(Body or hand keypoint data)
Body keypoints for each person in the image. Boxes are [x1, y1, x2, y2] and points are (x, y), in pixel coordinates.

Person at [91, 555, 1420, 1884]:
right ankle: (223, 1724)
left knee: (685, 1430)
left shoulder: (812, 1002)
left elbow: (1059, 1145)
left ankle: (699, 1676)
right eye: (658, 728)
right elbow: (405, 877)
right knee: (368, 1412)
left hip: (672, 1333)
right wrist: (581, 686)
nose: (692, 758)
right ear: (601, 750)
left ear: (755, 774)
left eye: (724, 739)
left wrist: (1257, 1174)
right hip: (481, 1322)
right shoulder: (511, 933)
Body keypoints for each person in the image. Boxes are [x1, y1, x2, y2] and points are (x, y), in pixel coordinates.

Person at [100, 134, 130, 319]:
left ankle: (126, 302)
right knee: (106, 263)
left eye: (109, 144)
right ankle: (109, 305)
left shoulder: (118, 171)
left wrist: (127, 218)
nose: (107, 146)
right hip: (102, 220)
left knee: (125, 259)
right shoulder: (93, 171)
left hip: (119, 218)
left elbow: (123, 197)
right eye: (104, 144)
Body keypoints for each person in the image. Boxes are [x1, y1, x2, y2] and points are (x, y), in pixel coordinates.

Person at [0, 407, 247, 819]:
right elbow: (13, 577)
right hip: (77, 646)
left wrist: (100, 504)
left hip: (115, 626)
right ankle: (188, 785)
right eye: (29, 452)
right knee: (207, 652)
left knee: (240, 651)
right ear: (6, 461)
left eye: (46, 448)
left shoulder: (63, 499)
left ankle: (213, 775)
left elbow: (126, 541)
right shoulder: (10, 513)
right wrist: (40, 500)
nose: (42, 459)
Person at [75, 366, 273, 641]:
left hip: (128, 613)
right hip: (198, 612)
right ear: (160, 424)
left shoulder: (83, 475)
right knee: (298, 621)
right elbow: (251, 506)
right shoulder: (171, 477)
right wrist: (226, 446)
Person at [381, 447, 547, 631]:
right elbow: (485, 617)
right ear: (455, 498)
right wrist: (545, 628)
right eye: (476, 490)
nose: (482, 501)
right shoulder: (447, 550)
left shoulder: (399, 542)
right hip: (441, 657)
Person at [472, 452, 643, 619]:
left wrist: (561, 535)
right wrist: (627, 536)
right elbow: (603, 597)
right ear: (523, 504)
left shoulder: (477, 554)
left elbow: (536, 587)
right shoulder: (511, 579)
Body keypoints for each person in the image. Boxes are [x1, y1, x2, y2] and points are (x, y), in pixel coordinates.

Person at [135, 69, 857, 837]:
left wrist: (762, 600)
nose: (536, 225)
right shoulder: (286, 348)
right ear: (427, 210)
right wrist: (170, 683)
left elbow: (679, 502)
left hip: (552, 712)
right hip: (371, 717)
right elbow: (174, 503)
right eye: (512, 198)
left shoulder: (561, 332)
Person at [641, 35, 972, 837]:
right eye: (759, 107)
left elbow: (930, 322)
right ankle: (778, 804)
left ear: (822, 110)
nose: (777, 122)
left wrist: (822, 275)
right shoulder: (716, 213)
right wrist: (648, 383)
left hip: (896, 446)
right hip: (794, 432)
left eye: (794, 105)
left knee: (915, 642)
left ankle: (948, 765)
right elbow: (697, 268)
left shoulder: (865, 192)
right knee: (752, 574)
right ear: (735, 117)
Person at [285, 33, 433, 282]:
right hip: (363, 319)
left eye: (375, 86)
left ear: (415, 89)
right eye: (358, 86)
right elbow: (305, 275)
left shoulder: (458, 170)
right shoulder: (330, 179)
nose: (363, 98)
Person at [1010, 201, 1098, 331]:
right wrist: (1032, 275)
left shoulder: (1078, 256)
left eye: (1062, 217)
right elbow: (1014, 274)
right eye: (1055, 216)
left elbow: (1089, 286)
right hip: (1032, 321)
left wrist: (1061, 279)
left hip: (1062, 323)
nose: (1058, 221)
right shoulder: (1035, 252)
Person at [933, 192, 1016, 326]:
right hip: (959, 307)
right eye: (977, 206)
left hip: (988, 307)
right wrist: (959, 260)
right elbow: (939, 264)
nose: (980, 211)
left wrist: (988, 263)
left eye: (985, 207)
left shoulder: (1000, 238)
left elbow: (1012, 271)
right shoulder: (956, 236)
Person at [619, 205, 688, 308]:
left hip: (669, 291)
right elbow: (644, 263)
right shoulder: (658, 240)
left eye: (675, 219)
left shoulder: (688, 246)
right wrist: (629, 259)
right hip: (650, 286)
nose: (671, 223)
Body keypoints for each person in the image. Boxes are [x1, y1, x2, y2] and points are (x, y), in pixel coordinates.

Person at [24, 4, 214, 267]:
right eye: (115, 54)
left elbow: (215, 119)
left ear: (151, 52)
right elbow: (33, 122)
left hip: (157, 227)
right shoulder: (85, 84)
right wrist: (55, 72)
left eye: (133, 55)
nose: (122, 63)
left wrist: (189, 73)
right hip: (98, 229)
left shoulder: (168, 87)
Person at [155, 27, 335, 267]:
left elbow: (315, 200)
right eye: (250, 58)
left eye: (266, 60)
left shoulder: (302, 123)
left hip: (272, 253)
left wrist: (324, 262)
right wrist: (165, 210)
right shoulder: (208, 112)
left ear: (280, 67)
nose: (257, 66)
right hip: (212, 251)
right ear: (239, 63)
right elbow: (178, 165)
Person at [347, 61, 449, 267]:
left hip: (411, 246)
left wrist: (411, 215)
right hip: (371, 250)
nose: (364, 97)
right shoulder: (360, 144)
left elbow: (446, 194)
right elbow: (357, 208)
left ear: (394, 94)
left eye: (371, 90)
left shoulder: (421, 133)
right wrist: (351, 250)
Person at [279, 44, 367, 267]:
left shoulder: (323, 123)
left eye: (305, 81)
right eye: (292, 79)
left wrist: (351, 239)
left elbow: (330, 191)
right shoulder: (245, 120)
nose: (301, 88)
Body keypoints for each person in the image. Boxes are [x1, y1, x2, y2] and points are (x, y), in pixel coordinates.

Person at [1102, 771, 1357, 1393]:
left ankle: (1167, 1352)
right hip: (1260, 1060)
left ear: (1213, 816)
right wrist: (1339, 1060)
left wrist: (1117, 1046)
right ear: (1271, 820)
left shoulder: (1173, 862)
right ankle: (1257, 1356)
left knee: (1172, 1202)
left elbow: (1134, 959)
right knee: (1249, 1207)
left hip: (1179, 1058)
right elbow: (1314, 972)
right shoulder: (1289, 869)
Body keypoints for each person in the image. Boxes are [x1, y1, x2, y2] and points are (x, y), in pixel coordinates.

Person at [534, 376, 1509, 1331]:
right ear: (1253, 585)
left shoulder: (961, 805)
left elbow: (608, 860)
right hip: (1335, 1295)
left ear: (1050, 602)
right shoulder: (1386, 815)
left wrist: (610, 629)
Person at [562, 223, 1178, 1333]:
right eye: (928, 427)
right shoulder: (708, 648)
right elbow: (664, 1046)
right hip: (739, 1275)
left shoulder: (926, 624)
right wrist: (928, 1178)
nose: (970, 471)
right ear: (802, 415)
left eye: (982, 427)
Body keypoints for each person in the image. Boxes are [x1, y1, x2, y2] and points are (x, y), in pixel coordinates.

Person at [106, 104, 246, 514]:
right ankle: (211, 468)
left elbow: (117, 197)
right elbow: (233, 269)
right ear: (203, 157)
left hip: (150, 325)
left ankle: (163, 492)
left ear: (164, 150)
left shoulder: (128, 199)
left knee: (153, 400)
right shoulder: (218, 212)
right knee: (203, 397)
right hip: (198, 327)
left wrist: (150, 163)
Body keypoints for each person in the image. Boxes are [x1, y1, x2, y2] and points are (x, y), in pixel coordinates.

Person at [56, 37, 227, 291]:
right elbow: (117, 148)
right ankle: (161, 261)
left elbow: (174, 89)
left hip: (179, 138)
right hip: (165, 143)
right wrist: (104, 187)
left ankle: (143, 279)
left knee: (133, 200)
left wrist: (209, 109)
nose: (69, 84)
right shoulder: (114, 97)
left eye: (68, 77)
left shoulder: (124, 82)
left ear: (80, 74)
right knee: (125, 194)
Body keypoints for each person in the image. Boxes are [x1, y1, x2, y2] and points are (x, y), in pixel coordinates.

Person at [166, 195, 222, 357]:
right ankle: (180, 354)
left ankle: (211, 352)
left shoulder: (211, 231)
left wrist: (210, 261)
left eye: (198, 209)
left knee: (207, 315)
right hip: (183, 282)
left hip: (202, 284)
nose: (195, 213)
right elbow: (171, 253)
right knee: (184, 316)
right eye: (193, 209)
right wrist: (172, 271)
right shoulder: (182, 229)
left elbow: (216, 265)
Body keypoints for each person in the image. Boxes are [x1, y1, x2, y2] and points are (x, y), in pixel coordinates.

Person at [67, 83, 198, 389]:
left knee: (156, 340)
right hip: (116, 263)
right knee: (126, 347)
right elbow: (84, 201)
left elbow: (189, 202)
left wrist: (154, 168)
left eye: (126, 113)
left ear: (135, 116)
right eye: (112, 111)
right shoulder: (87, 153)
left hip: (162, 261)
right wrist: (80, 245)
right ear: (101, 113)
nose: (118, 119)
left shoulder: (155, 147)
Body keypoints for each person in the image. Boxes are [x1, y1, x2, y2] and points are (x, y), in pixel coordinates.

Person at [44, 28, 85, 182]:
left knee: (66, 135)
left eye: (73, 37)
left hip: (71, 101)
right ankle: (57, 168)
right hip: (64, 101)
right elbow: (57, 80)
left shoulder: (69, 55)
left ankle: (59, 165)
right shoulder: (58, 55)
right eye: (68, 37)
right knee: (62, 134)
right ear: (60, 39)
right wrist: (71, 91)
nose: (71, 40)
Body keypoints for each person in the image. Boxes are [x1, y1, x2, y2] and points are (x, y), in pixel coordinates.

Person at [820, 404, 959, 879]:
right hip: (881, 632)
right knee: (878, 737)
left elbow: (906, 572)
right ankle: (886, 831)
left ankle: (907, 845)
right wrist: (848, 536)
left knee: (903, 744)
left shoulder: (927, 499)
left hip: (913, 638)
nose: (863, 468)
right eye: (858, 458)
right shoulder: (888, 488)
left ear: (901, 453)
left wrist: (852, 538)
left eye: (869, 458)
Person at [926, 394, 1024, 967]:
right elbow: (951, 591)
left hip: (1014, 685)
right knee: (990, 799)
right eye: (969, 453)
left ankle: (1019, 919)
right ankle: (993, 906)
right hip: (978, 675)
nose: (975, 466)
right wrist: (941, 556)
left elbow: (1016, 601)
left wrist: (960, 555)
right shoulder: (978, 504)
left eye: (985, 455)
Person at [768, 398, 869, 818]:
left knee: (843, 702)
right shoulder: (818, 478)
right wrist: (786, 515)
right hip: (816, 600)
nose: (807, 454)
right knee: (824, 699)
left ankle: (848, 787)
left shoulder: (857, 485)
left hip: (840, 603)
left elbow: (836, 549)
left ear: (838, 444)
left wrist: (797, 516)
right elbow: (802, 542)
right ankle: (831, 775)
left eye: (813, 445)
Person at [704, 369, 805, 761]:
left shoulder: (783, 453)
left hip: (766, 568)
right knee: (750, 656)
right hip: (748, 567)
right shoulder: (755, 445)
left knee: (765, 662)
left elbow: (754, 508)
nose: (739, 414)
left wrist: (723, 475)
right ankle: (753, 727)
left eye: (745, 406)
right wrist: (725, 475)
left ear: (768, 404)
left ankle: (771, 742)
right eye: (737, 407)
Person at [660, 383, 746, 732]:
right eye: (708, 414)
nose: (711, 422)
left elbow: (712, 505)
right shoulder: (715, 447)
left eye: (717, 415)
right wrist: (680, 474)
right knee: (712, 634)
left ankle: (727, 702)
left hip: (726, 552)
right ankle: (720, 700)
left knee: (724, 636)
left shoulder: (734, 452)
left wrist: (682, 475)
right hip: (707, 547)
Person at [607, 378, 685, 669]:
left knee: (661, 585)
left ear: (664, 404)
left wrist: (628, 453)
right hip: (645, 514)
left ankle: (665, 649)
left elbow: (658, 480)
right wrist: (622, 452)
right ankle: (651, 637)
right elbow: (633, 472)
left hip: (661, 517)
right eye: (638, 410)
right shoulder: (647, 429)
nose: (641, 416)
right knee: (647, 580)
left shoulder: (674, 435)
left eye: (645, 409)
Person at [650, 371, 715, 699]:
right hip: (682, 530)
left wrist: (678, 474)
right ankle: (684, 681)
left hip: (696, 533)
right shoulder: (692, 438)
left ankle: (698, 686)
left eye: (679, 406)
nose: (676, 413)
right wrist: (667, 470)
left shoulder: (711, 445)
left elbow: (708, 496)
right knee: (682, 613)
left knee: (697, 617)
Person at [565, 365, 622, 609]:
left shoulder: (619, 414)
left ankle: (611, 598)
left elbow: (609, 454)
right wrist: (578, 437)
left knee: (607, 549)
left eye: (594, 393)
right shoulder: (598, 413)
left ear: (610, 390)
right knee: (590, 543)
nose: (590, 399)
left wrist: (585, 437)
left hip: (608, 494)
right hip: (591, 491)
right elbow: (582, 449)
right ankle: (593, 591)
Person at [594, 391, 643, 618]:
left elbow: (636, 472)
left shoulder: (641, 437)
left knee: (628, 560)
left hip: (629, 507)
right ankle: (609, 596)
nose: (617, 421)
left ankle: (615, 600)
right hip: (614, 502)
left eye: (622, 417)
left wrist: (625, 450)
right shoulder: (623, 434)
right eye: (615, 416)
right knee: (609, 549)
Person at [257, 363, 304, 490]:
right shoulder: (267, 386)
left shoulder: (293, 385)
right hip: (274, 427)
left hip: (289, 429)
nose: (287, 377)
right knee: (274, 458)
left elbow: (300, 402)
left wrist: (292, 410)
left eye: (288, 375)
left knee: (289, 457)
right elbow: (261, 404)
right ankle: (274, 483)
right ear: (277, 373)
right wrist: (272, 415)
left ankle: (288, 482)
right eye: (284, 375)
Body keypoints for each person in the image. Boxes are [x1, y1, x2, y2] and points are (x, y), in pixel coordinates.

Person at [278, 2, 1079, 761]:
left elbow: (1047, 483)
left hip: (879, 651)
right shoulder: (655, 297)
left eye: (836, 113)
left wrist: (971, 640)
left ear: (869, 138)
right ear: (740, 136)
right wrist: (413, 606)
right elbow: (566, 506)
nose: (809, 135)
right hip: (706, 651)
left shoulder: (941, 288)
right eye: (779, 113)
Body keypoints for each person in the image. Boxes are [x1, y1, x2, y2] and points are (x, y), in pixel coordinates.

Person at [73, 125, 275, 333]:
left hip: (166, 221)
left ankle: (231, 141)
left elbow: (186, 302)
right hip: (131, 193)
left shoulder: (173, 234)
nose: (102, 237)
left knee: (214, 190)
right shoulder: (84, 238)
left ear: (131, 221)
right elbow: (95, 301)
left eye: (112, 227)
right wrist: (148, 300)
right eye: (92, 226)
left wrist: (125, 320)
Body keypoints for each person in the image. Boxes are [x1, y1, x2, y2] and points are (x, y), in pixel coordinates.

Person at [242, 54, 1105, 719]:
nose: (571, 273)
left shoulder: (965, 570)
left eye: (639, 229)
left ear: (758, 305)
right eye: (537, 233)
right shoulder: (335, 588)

#### WHAT YOU WILL DO
Exactly the lines above from the one with "left ear: (664, 404)" to the one with "right shoulder: (647, 429)", both included, are to be quoted; leave the rest out.

#### OUTPUT OF THE TASK
left ear: (664, 404)
left wrist: (628, 453)
right hip: (645, 514)
left ankle: (665, 649)
left elbow: (658, 480)
right wrist: (622, 452)
right ankle: (651, 637)
right elbow: (633, 472)
left hip: (661, 517)
right eye: (638, 410)
right shoulder: (647, 429)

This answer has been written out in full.